Most noticeable to me is both sides of the bonnet are realllllly dull and like sort of wet sanded really fine. 

Middle is really clear in comparison.


----------



## Christian6984 (Dec 20, 2007)

v_r_s said:


> So had to sessions on the middle of the bonnet seem quite happy with the results. Got more used to the machine. Main faults seemed as flollows
> 
> Not enough polish. Also sprayed a little qd to lube the pad a little more.
> Obviously pad skipping on first session.
> ...


Glad to see the practice is going well, keep it up. Bigger learning curve with rotary than DA. If your trying to get a picture i know silver is harder to photograph. If you can get it in the garage or a darker environment then find a suitable light source will prob show the improvement. Do you have any workshop lights or anything similar?


----------



## v_r_s (Nov 4, 2018)

So on inspection of my finishing I'm thinking I had very light marring or hazing.

Hard to explain but if I looked at the bonnet I could see verrry light marrying at angles. 

That was after orange hex pad s17
While hex pad s17
And black hex pad s17

So I wanted to test the full durability I thought I'd wax one side of the panel to check the difference between a polished finished and polished and waxed.

I only had some like 5 year old simonix liquid wax 
Applied by rotary on black hex pad lowest speed 1.5. 
To my amazement the finish got rid off the light marks I mentioned. 
So to make sure it wasn't just my eyes as the panel I just waxed looked alot better to the unwaxed. I then did the unwaxedaxed side as I could see that still had the marks. Again once waxed the finish was fantastic.

Anyone got any ideas on the resolution?

Thinking maybe the wax has fillers and it's filled the marks maybe like an ag srp

Or maybe the wax just gave it the final polishing finish or required. 


As I'm still learning just after some good theory behind me practice 
Cheers


----------



## Citromark (Oct 29, 2013)

Is the car black or a dark colour by any chance ?

Mark


----------



## v_r_s (Nov 4, 2018)

Citromark said:


> Is the car black or a dark colour by any chance ?
> 
> Mark


It's a metalic silver bonnet just a scrap one.
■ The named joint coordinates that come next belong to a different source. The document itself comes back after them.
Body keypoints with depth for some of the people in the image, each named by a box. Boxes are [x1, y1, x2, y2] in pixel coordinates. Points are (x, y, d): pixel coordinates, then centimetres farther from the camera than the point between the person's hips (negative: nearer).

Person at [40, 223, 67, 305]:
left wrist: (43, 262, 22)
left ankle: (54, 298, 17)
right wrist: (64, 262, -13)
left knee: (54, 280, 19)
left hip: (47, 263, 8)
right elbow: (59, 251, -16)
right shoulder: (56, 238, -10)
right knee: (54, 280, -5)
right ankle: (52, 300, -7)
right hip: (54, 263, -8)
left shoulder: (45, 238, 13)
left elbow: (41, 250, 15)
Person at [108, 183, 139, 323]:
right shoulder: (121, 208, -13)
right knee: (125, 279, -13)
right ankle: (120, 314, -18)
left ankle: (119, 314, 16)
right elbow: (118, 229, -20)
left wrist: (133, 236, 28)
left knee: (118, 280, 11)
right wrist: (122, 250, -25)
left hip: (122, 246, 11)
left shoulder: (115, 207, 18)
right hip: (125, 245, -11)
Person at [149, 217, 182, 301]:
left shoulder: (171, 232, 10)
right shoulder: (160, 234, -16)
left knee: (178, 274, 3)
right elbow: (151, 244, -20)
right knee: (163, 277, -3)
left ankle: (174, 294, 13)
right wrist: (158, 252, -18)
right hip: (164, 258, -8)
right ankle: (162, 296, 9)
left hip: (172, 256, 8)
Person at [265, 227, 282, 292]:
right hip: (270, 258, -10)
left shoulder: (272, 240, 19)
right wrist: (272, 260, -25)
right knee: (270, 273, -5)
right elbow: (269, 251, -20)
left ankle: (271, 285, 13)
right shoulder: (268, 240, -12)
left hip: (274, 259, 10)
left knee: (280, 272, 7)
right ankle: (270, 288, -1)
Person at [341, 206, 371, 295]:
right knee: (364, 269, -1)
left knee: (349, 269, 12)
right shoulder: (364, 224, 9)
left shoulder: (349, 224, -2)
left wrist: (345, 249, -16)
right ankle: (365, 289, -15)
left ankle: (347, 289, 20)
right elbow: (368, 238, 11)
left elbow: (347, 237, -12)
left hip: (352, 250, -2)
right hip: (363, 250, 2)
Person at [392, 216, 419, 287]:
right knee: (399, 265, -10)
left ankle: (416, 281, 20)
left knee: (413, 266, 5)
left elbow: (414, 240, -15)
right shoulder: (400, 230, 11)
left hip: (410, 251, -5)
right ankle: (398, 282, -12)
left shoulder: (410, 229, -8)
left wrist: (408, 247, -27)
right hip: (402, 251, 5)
Black is easy to see results and marks where as the silver is alot harder


----------



## Citromark (Oct 29, 2013)

I've recently machine polished the wifes black Freelander , the final polish stage was with Megs 205 and 3M blue pad on a slow speed to remove any holograms from the previous stage . The results were very impressive , as you say , the Simoniz may have masked the marring/hazing . I'd give the scrap bonnet an Ipa wipedown and see if the marring/haze is still present , if it is try a good finishing polish .

Mark


----------